Prior to Ubisoft's announcement that it would be publishing Airmech Arena on Xbox 360, I hadn't given Carbon Games' free-to-play title much attention. I had heard the name, but with a flood of MOBAs (and MOBA-like) titles on PC, I never managed to turn in its direction. That was a mistake.

When last week's news came out that Carbon (the studio behind Fat Princess) was bringing the title to console, I checked out the trailer to see what it was all about. What I found was Robotech-like vehicles transforming into robots, duking it out in the air and on land. As a fan of giant robots, especially those that transform, I immediately made an appointment to play the game at PAX East.

My very first MOBA experience was Awesomenauts. It speaks the same language as League of Legends and Dota 2, but does so in a way that console gamers can understand. Airmech Arena has a traditional overhead perspective, but the twin stick shooter controls accomplish a similar goal to Ronimo's cartoonish creation.

I played two Airmech matches, a two-vs-two competitive game and a solo survival experience. The solo play was the second, but I'd recommend players start here, as it provides a great sandbox to experiment with the different mechs, units, and upgrades.

Right now, there are nine different Airmech classes, an intentionally focused number. Co-founder James Green tells me that they approach the game more like Team Fortress 2, which hasn't added any classes in all its years of existence, rather than a traditional MOBA. That's not to say more Airmechs won't be added, but you won't be flooded with new classes to buy.

Player customization comes in the form of different units that can be built at the base and outposts. These are selected in advance and include anti-air, turret, healing, foot soldiers, tanks, and more.

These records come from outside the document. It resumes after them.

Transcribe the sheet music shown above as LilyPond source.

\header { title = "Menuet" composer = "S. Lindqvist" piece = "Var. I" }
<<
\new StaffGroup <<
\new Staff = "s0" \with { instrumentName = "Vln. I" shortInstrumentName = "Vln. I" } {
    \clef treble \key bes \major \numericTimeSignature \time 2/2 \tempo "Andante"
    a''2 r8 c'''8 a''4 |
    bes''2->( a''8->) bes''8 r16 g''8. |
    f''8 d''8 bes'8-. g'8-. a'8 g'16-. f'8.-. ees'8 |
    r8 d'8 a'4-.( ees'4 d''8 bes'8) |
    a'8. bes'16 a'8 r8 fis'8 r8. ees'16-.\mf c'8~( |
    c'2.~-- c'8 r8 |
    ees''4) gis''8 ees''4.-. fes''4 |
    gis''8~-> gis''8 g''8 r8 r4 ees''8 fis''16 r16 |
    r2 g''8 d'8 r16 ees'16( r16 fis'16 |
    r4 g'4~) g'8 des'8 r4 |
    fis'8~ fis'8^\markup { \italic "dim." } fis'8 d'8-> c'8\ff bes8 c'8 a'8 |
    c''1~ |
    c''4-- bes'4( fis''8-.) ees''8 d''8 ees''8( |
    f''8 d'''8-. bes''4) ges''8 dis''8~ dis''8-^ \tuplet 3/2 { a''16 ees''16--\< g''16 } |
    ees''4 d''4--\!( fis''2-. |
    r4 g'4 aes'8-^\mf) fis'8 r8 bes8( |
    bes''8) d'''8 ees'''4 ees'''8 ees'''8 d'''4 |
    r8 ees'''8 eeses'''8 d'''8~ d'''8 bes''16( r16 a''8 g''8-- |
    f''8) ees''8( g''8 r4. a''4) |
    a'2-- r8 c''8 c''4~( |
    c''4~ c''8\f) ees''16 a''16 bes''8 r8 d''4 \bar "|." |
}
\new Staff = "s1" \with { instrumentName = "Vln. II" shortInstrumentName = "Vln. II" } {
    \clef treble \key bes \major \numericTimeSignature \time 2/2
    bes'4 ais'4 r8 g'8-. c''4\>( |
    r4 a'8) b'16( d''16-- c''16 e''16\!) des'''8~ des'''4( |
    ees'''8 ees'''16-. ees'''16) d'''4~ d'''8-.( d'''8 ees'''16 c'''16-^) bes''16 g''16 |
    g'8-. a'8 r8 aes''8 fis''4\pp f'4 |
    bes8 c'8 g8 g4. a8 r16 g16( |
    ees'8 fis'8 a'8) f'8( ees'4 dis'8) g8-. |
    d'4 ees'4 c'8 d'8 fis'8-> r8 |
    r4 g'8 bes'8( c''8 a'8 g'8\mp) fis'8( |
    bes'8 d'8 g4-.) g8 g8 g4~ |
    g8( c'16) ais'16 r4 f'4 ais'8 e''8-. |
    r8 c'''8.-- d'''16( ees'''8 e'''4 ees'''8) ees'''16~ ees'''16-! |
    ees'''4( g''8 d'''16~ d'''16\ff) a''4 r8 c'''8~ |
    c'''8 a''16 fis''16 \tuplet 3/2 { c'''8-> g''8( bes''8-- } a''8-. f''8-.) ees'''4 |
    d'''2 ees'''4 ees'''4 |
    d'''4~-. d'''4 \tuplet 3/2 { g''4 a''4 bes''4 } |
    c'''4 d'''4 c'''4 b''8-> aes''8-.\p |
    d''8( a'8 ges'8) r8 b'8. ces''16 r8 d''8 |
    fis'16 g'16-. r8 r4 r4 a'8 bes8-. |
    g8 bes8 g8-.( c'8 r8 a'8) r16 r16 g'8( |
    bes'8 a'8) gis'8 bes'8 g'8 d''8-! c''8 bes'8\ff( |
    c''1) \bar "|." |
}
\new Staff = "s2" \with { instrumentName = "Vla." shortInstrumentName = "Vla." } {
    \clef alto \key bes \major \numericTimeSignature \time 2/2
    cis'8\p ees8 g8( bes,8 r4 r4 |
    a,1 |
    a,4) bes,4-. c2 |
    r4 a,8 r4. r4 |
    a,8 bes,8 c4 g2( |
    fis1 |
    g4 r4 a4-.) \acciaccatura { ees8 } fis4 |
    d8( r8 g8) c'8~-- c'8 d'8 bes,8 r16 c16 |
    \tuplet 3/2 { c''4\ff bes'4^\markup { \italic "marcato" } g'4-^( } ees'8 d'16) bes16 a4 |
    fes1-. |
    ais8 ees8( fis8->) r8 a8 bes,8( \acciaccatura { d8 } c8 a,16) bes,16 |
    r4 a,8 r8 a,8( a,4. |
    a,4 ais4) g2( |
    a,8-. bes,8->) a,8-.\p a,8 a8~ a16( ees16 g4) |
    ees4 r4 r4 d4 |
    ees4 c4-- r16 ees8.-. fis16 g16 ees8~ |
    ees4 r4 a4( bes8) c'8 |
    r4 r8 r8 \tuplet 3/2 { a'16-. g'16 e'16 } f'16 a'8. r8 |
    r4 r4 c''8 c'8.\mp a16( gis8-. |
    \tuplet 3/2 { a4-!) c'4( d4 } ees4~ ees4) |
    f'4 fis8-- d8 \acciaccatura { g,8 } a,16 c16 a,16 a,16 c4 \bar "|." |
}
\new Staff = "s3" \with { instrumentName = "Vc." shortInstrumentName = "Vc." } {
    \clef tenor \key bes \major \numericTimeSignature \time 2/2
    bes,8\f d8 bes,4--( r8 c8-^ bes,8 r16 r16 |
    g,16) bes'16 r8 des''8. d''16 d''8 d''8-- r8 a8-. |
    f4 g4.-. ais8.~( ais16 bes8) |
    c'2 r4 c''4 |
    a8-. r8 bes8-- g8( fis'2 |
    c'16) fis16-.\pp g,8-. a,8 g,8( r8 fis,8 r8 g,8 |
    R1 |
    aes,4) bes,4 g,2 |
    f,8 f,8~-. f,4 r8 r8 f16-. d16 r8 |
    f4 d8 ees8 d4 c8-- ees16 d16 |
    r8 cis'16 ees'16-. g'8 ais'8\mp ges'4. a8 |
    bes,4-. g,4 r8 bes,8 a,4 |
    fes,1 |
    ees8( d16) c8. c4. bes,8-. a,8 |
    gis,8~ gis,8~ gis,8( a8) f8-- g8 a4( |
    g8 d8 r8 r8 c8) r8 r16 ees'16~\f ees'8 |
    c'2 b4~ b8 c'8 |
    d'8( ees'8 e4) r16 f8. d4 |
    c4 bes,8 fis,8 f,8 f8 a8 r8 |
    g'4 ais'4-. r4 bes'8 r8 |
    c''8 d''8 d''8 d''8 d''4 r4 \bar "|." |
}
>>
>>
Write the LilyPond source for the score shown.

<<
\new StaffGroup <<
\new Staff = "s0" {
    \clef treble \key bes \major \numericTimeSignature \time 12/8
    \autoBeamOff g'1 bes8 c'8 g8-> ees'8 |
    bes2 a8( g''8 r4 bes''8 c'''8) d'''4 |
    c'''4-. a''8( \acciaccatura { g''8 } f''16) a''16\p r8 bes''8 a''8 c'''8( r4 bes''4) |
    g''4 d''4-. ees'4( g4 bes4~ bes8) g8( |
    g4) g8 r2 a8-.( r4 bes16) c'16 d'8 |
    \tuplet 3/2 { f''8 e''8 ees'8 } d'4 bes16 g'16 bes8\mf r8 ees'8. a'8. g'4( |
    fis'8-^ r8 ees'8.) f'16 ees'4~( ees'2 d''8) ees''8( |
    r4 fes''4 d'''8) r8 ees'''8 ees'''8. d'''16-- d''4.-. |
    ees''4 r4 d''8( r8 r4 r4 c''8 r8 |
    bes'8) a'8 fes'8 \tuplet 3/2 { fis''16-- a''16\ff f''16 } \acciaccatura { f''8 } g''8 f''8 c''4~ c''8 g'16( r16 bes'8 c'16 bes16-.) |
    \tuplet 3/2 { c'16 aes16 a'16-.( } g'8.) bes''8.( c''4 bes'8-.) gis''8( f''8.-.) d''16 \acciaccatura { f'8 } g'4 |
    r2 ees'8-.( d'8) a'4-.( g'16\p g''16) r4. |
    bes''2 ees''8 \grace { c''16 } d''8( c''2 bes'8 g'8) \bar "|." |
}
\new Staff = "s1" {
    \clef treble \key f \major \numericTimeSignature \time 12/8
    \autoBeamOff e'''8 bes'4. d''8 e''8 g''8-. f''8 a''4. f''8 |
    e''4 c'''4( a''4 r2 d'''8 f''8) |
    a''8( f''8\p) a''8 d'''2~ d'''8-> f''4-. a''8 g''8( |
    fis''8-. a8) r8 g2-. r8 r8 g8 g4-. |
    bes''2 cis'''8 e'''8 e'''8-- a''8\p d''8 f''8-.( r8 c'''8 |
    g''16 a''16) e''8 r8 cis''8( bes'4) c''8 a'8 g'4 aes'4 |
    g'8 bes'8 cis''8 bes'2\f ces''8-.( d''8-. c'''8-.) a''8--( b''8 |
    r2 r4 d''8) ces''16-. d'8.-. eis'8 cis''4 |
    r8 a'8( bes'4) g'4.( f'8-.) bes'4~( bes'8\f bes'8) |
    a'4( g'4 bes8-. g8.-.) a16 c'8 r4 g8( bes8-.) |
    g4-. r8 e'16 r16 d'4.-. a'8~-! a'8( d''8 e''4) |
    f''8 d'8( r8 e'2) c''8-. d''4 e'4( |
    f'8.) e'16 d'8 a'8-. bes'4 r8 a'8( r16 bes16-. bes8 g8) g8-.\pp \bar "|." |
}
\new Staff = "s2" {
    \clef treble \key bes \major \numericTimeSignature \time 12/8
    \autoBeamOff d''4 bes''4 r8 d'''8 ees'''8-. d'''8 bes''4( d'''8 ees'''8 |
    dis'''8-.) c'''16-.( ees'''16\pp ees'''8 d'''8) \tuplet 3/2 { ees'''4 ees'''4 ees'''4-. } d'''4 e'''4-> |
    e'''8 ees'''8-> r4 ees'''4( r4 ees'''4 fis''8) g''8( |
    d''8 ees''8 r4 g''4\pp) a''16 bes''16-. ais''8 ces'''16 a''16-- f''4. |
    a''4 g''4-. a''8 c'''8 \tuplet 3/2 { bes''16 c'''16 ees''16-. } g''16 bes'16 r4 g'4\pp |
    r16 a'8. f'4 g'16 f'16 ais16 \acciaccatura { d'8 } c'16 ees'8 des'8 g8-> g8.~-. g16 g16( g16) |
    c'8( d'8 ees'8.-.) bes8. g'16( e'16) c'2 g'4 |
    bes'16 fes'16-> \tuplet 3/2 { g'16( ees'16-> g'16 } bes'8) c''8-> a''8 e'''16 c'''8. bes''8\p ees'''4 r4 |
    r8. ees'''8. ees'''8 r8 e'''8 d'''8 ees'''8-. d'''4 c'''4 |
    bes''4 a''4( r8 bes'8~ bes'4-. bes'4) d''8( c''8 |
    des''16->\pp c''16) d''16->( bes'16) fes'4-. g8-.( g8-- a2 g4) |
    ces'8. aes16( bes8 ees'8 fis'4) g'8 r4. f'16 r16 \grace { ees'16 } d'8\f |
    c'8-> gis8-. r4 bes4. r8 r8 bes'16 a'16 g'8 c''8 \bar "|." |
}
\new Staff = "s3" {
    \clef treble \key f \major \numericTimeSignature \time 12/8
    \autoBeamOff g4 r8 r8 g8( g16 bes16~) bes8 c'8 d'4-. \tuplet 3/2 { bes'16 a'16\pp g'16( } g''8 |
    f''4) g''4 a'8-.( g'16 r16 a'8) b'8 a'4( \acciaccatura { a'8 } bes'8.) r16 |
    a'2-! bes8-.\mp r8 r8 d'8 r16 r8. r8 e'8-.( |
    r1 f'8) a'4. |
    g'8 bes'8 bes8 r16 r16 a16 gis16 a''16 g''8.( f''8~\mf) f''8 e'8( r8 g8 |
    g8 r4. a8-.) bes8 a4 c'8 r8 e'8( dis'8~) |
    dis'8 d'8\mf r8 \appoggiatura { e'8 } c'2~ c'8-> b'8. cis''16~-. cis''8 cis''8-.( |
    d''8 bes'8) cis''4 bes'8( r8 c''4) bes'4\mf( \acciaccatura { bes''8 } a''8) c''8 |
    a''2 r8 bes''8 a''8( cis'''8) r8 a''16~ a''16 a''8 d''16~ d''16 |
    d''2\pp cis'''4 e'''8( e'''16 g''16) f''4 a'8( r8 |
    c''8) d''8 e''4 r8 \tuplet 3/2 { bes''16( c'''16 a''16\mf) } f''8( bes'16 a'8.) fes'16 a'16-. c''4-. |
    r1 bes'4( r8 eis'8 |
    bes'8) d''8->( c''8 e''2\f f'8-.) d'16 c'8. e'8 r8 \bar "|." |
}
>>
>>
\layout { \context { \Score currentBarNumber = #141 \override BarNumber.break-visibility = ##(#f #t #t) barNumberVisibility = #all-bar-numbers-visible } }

Units are deployed by spending credit to built them at base. Once they are complete, you need to return to shuttle them to the fight. There is a lot of rapid movement back and forth to base, making this a sharp divergence from most MOBAs. You won't have to make the tough decision to go back and leave a tower undefended. You'll just need to zip back for a few moments, upgrade, set up the build queue, and get back to the fight.

Units can be picked up from your main base or one of the forward outposts that you capture. There is an option that can be toggled that automatically queues units once you have a lot of money, which is something Green tells me is there for newer players who get caught up in fighting and forget to build minions.

Airmech is a free-to-play game, but Carbon offers something called Airmech Prime in the PC version. This $20 bundle will make its way to Xbox 360 and unlock all nine classes, a large number of units, experience and kudos (earned currency) bonuses, and includes a small amount of diamonds (paid currency). If you are a PC Airmech player, your existing purchases will not carry to the console, though.

If you want to purchase Airmech skins or solo/bot match only ultimate units, those are diamond purchases only. Ultimate units are more powerful, which is why they can't be used in competitive play. Additional unit types can be acquired either through kudos or diamonds.

Knowing at the start that I can spend $20 and unlock all of the different class options feels like a nice middle point between the free-to-play wild west and the more traditional structure of game ownership. Between the smooth twin stick shooter controls and the quick match speed (games can be played in 10 - 15 minutes), Airmech Arena's summer launch on Xbox 360 can't come soon enough.